Their first case involved a 56-year-old female patient with gastroesophageal reflux disease (GERD) and the second a 63-year-old male patient with a history of dyspepsia who underwent an EGD, which identified Barrett’s esophagus.

“Owing to their safety profile and technical performance, disposable gastroscopes might be useful in different clinic and logistic contexts,” the researchers conclude. “These endoscopes appear to be reliable and easy to assemble and use. Compared with conventional endoscopes, which are used and reprocessed several times, single-use endoscopes have no deterioration, so there is consistency in quality and performance at each investigation.”

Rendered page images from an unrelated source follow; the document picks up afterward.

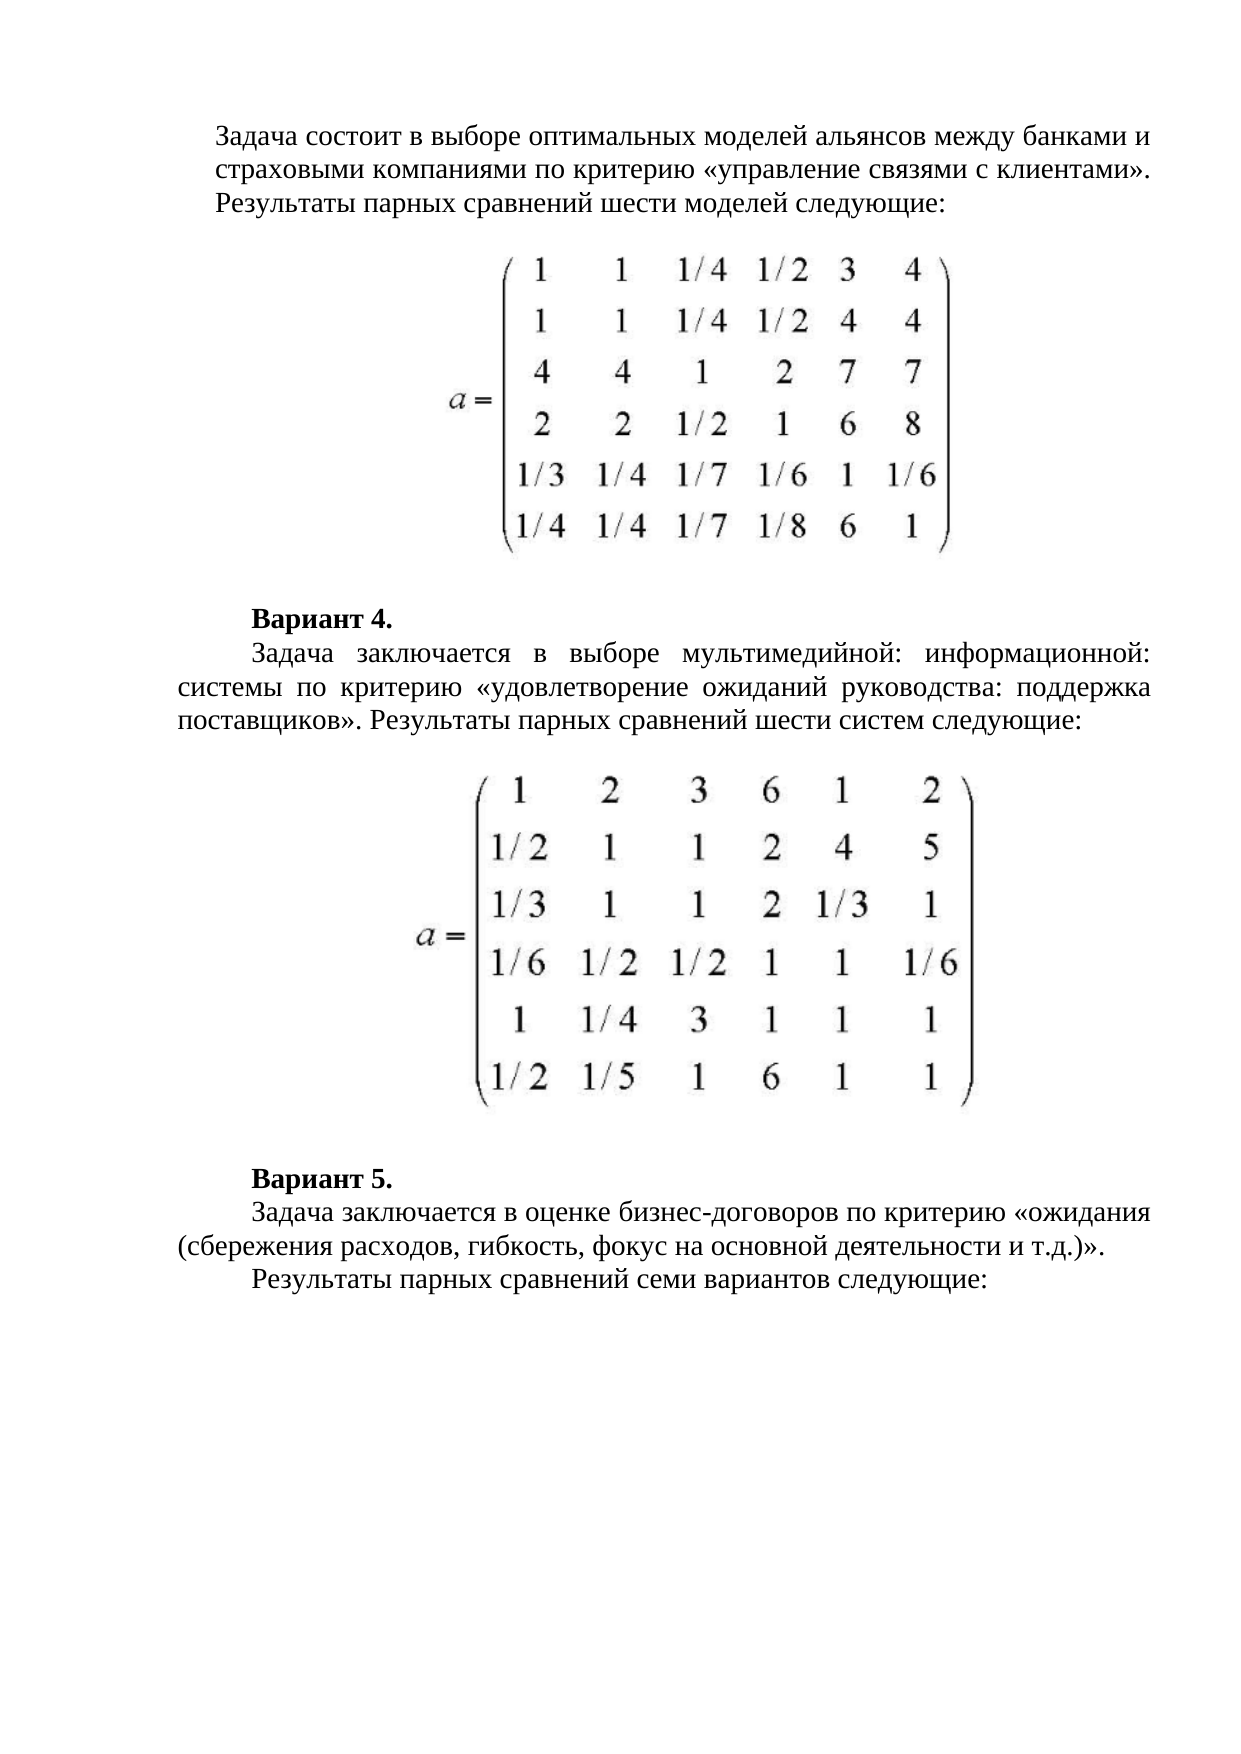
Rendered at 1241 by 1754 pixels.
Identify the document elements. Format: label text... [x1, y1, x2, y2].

text Результаты парных сравнений семи вариантов следующие: [177, 1261, 1152, 1295]
picture [401, 769, 1002, 1128]
text Задача состоит в выборе оптимальных моделей альянсов между банками и страховыми компаниями по критерию «управление связями с клиентами». Результаты парных сравнений шести моделей следующие: [215, 118, 1152, 219]
text Задача заключается в выборе мультимедийной: информационной: системы по критерию «удовлетворение ожиданий руководства: поддержка поставщиков». Результаты парных сравнений шести систем следующие: [177, 635, 1152, 736]
text Задача заключается в оценке бизнес-договоров по критерию «ожидания (сбережения расходов, гибкость, фокус на основной деятельности и т.д.)». [177, 1194, 1152, 1261]
text Вариант 5. [177, 1161, 1152, 1194]
text Вариант 4. [177, 602, 1152, 635]
picture [427, 252, 975, 568]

Recent research additionally found single-use gastroscopes offer high completion and satisfaction rates for EGD and are effective across a broad range of indications, with an array of potential benefits. Another study found them to be feasible in evaluating and treating patients presenting with upper gastrointestinal bleeding.

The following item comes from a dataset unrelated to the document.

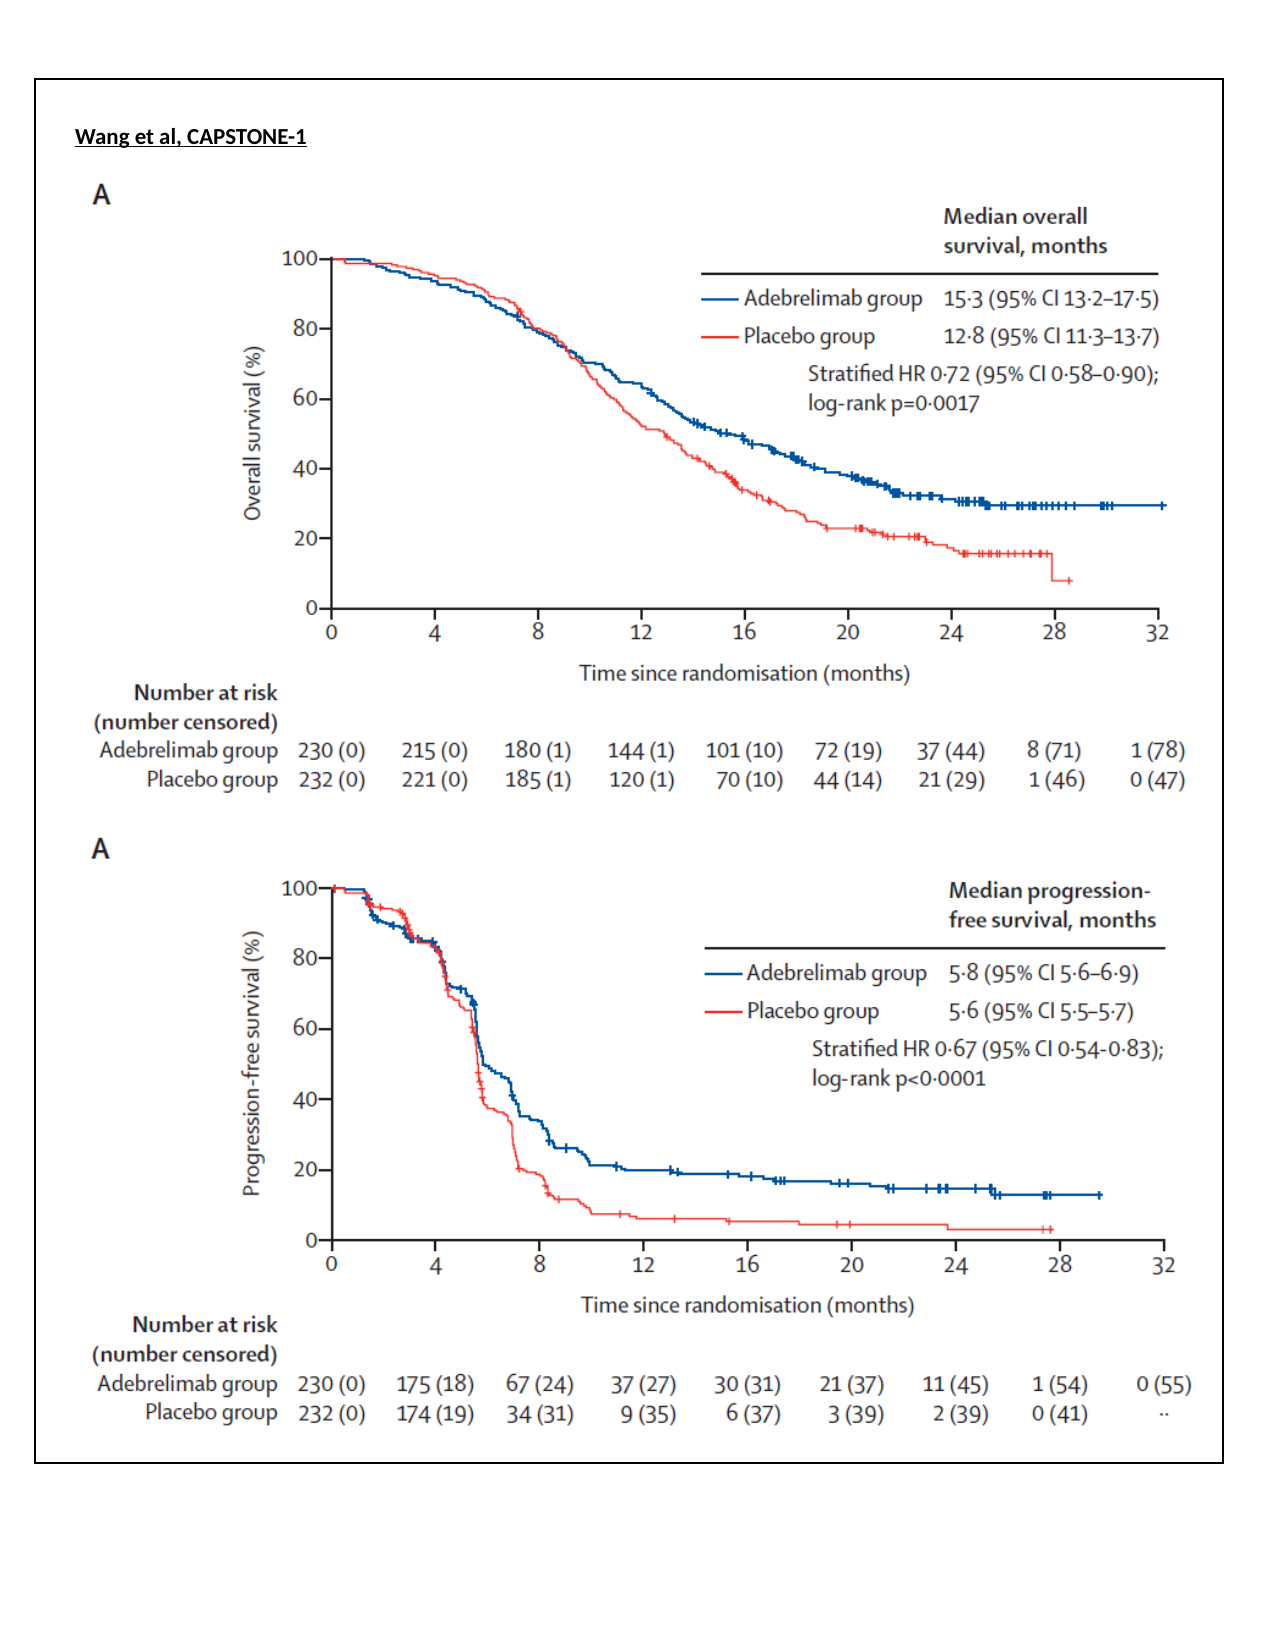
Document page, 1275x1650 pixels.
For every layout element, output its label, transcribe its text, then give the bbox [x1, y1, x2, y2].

picture [75, 168, 1200, 805]
text Wang et al, CAPSTONE-1 [75, 122, 1200, 150]
picture [75, 823, 1200, 1439]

Single-use gastroscopes may also be financially beneficial at a certain case volume threshold, according to doctors. Efforts are also underway to address environmental concerns associated with disposable endoscopes.

“Some measures have been developed aiming to reduce their ecologic footprint, and it is likely that more will be developed in the future,” the authors write. “In the United States, a take-back system is offered to customers to ensure that plastics and electronics are properly collected, processed, and recycled.”

Endoscopy-associated infections are more frequent in endoscopic retrograde cholangiopancreatography (ERCP) or endoscopic ultrasound (EUS) procedures, according to the doctors, but other GI endoscopies may result in infection in 0.12 percent of cases.

“Endoscopy-associated infections can be life threatening in specific clinical conditions such as in immune-compromised patients and in prion infections,” the authors write. “The increased costs associated with reprocessing, storage, and maintenance of endoscopes and the lack of dedicated personnel, especially during night shifts and weekends, create logistical and financial pressure in most endoscopy units.”

The doctors disclosed no relevant financial relationships.